State Allocates $125,000 to Speech Clinic
Dozens of graduate students at NMSU’s speech and hearing center are going out into the real world soon.
They’ll work to help people who have trouble speaking or hearing.
They’ve learned to use equipment specifically designed for that at NMSU. Every one of the speech rooms in this building now has a computerized speech lab and the center is specifically equipped to work with patients with a cleft palate.
Tenecia Yeboah is the Coordinator of Clinical Services at the Speech and Hearing Center.
“We can say that we’re not just adequately, but very well equipped here in the center in comparison to other centers nationwide.”
To find out, I tried out some of the equipment with a group of graduate students who know more about it than me.
One device tracks whether vocal patterns come more from your mouth or your nose.
The sentences sound strange, but the words typically come more from the mouth or nose, unless there’s an abnormality – which the graduate students are trained to find in a graph that plots the sounds.
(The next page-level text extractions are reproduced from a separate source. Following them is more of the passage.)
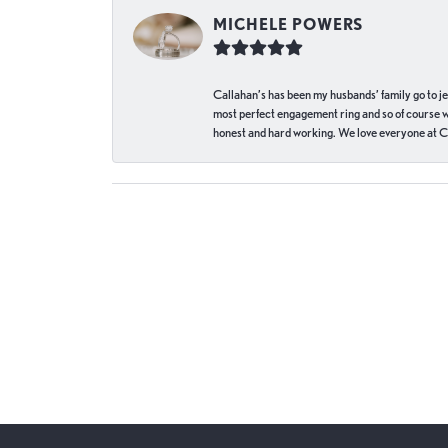
MICHELE POWERS
Callahan’s has been my husbands’ family go to j
most perfect engagement ring and so of course 
honest and hard working. We love everyone at Ca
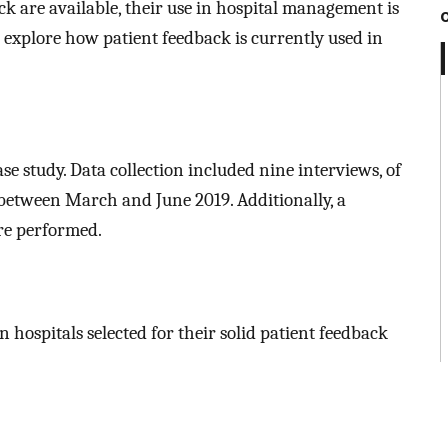
ck are available, their use in hospital management is
 to explore how patient feedback is currently used in
ase study. Data collection included nine interviews, of
between March and June 2019. Additionally, a
re performed.
 hospitals selected for their solid patient feedback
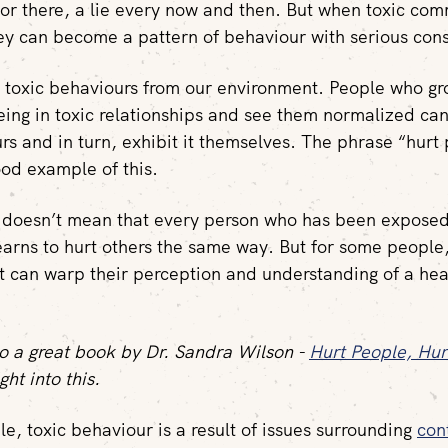
r there, a lie every now and then. But when toxic comm
y can become a pattern of behaviour with serious con
 toxic behaviours from our environment. People who g
eing in toxic relationships and see them normalized can
rs and in turn, exhibit it themselves. The phrase “hurt 
ood example of this.
s doesn’t mean that every person who has been exposed
learns to hurt others the same way. But for some people
 can warp their perception and understanding of a hea
lso a great book by Dr. Sandra Wilson -
Hurt People, Hur
ght into this.
e, toxic behaviour is a result of issues surrounding
con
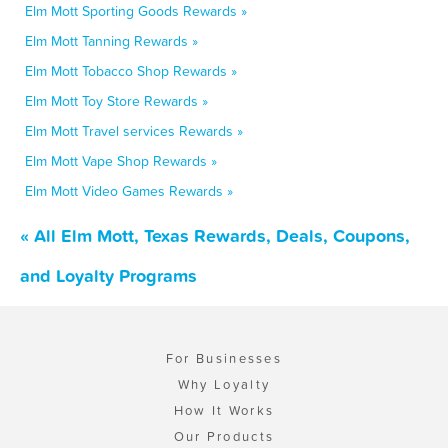
Elm Mott Sporting Goods Rewards »
Elm Mott Tanning Rewards »
Elm Mott Tobacco Shop Rewards »
Elm Mott Toy Store Rewards »
Elm Mott Travel services Rewards »
Elm Mott Vape Shop Rewards »
Elm Mott Video Games Rewards »
« All Elm Mott, Texas Rewards, Deals, Coupons,
and Loyalty Programs
For Businesses
Why Loyalty
How It Works
Our Products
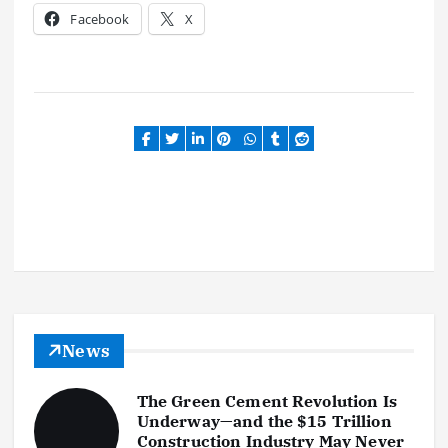
Facebook
X
News
The Green Cement Revolution Is
Underway—and the $15 Trillion
Construction Industry May Never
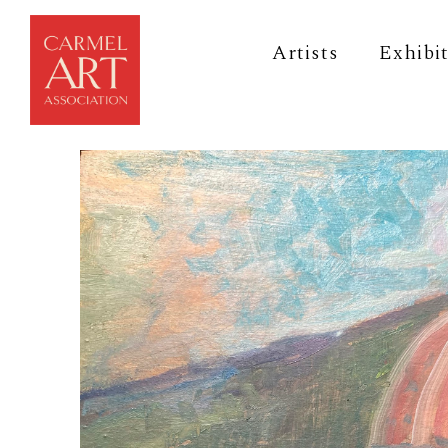
Artists
Exhibi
Another machine can look right at the source of a speaking problem with a tiny camera that looks at the vocal chords as they move.
New Mexico senate pro tem Mary Kay Papen, has a personal connection to the clinic – as a grandmother.
“James, who’s 8 and he has three markers for autism and that really sent me on the road of looking at it. There’s nothing like walking in the shoes of something that affects someone in your family, particularly your grandchildren and your children that calls you to the service of doing what you need to do.”
Senator Papen allocated $75,000 of the state budget to go towards the clinic.
“I want to thank the governor for not vetoing it.”
In addition to the $75,000, Mary Kay Papen and state legislators secured another $50,000 for the center.
Dr. Marlene Salas-Provance is the department head for Special Education and Communication Disorders at NMSU.
“I know that those capital outlay monies are monies that the people of New Mexico are giving us to help others and when we heard that we got another $50,000, I thought well, we can help so many more people,”
She says the extra money will go into the community.
It’s a program that benefits the community, but trains people who come here from all across the country.